Congress is too volatile, with Republican filibusters in the Senate and a Republican majority in the House any federal level legislation will be difficult to pass. Much of what President Obama has done thus far in advancing equal rights causes has been done either through Executive Directives or while there were Democratic majorities in Congress. Thus, if there is any progress to be had it's going to be done in the State Legislatures.
On the right, the Facebook pages of conservative state legislators have been ablaze with comments about preserving Biblical order in Illinois. The truth of the matter is that SB 10 preserves the right of all religious institutions to practice their sacraments as doctrine or leadership allows. This bill only maximizes choice, which is essential to any democracy built around freedom.
However, I think that the problem with preserving the sanctity of marriage doesn't rest in SB10 or any bill that promotes same sex marriage. Three weeks ago, I went to a pre-marriage counseling session with my fiancé. Our priest informed the group that the divorce rate in the United States was 49%; it rises to 67% when we talk about individuals entering into their second marriage. These numbers aren't arbitrary either. There is actual statistical data that confirms these numbers.
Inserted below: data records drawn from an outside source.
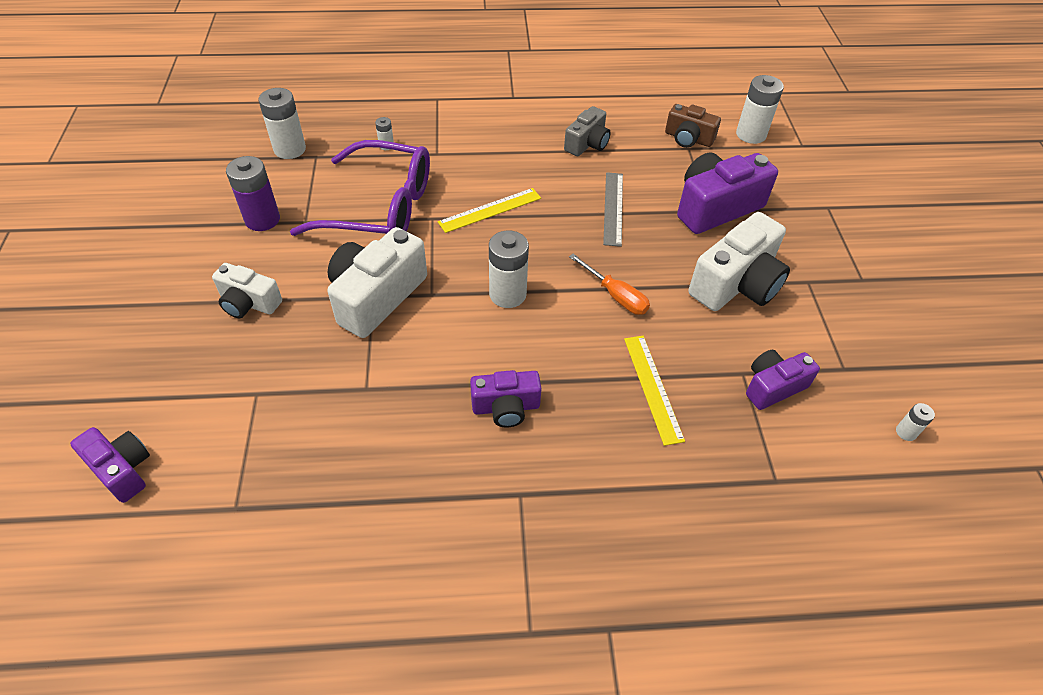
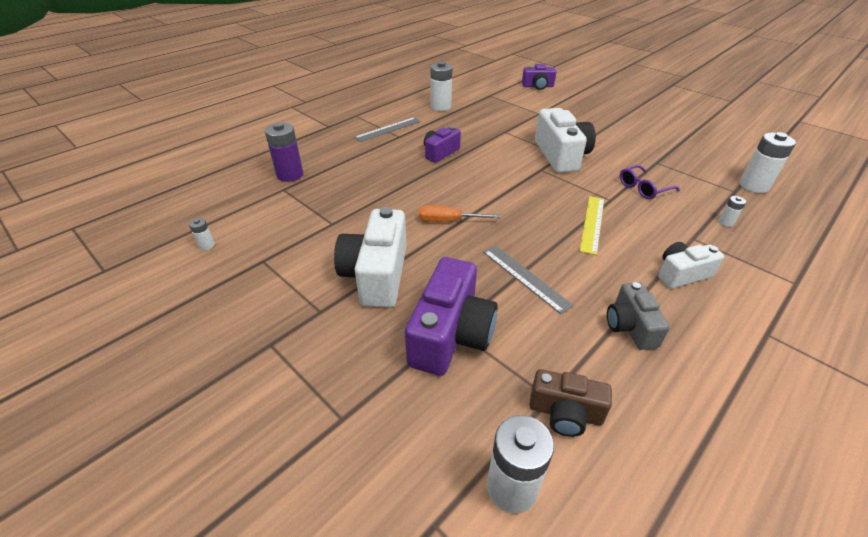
camera: 140 degrees right, 10 degrees down
white camera [212,263,282,318] -> white camera moved to [658,242,724,289]
purple battery [226,156,280,231] -> purple battery moved to [265,122,303,182]
purple glasses [290,140,430,236] -> purple glasses [620,165,680,199], size x0.46
white battery [489,230,529,308] -> white battery moved to [430,61,452,111]
yellow ruler [624,336,685,446] -> none
brown camera [665,104,721,148] -> brown camera turned 150 degrees counterclockwise [529,369,612,437]
purple camera [746,350,820,410] -> none
none -> grey ruler [354,117,421,142]

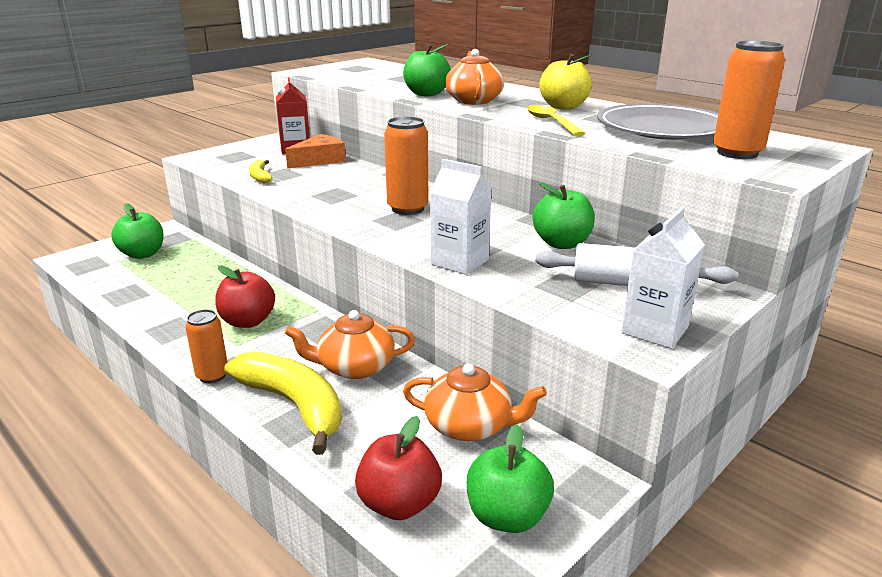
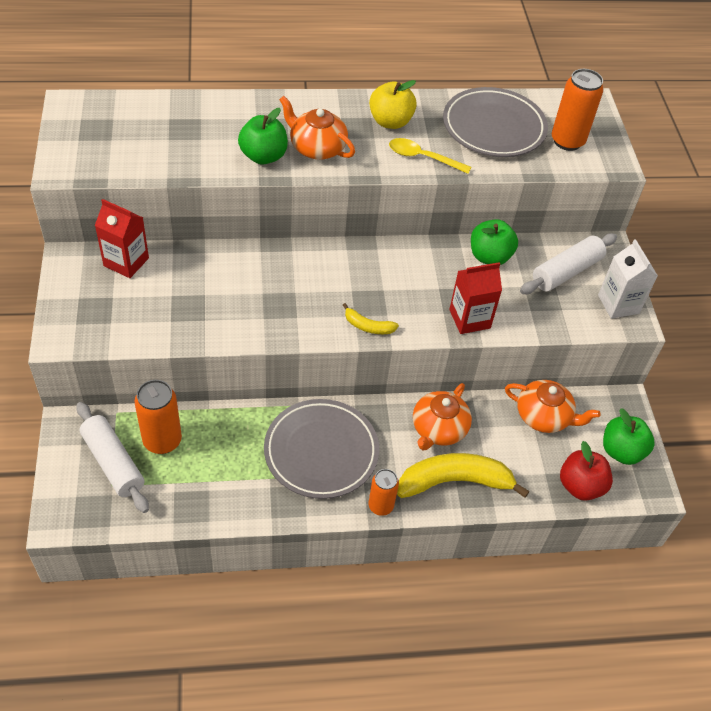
camera: 55 degrees left, 25 degrees up
green apple [111,203,164,259] -> white rolling pin [76,402,149,513]
red apple [215,265,275,328] -> grey plate [264,399,379,499]
yellow banana [249,160,273,183] -> yellow banana moved to [343,303,399,334]
orange cheese [285,134,346,168] -> none
orange can [384,116,429,215] -> orange can moved to [134,380,182,454]
orange teapot [403,363,547,441] -> orange teapot turned 60 degrees clockwise [505,380,600,433]
white carton [430,159,492,275] -> red carton [449,262,502,334]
Professor Andrew Cherlin of John Hopkins University hypothesizes that the reason for this are two conflicting American ideals; individualism and marriage. All around us we are inundated with heterosexual couples destroying the sanctity of marriage. Therefore, it seems rather unfair to claim same sex marriage would destroy the institution's sanctity when it's already being destroyed since the mid to late 1960's, when divorce rates began their sharp climb upward.
As it stands, it looks like marriage equality will become law in Illinois. However, advocacy groups and individuals should be wary of focusing all their energies on enacting reforms in Washington. Gerrymandering in Pennsylvania and Ohio helped retain Republican control of the House, meaning federal legislation for LGBT issues is an uphill battle. Thus, attention needs to be focused on the State Legislatures. In states like Michigan, Ohio, and Wisconsin where same sex marriages are banned via their constitution, a constitutional amendment would be needed. In states like Pennsylvania and Minnesota, it requires changing existing statutes.
This is the civil rights issue of our generation but unlike the 1950's and the 1960's where the federal government was the agent of change; it will be the states leading this fight. This is where LGBT advocates and supporters will need to place their energies.
Dean Argiris is a Democratic political consultant and owner of the Argiris Consulting Group. Prior to starting his own consulting business, he served as a Regional Field Director in Southeastern Pennsylvania during the 2010 midterm for President Obama's "Organizing for America" during the 2010, and as a political staffer for the Illinois Senate Democrats. He has been a longtime supporter of marriage equality.